§ **TASK TO CARRY OUT**
Output the listing exactly as written, apart from its pictures.
== Segment start ==
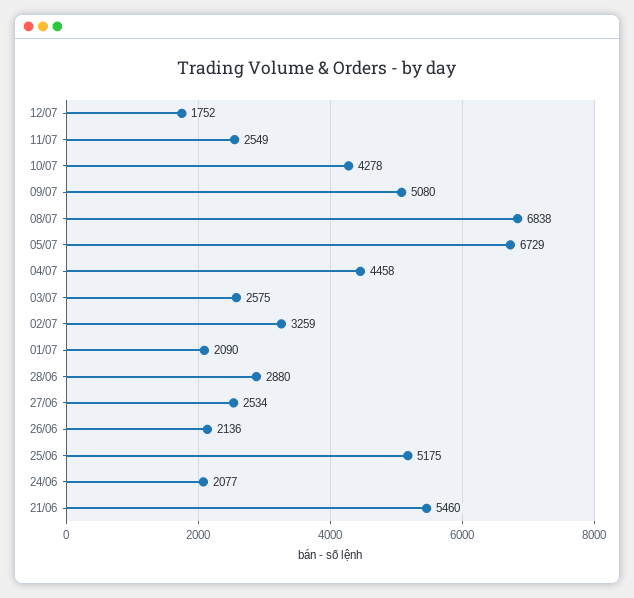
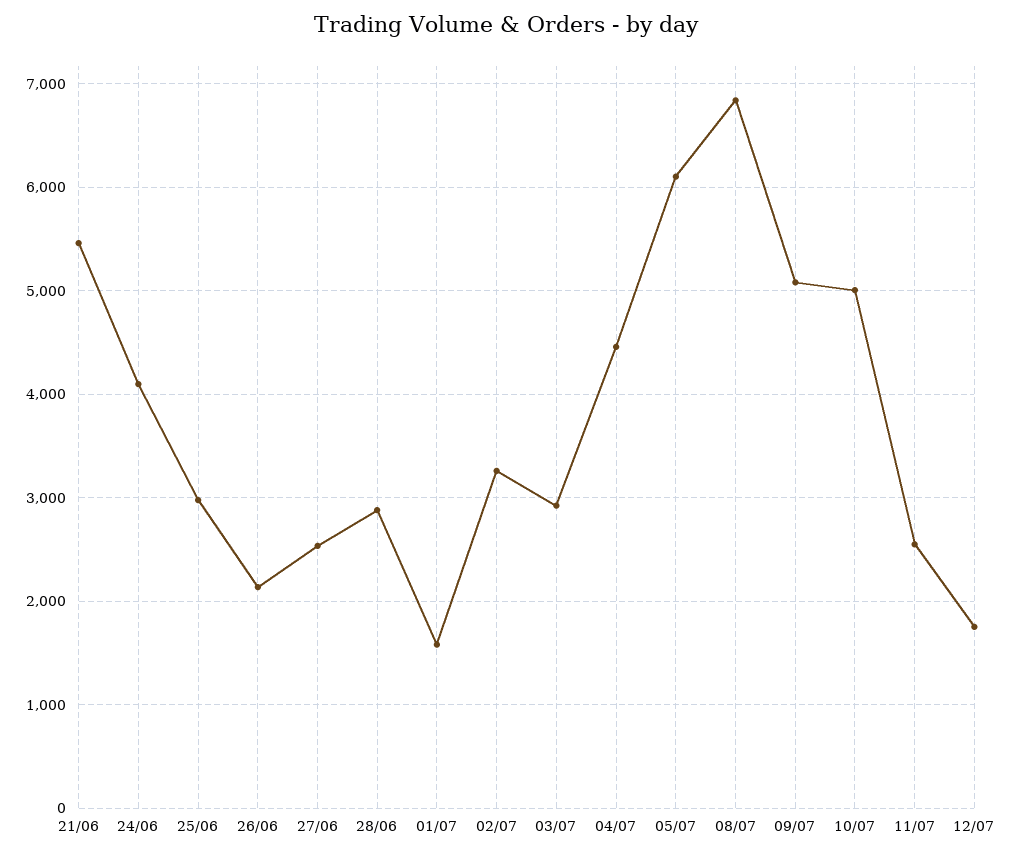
10/07: 4278 -> 5000
05/07: 6729 -> 6100
03/07: 2575 -> 2900
01/07: 2090 -> 1600
25/06: 5175 -> 3000
24/06: 2077 -> 4100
== Segment end ==
§ **PROBLEM SOLUTION**
10/07: 4278 -> 5000
05/07: 6729 -> 6100
03/07: 2575 -> 2900
01/07: 2090 -> 1600
25/06: 5175 -> 3000
24/06: 2077 -> 4100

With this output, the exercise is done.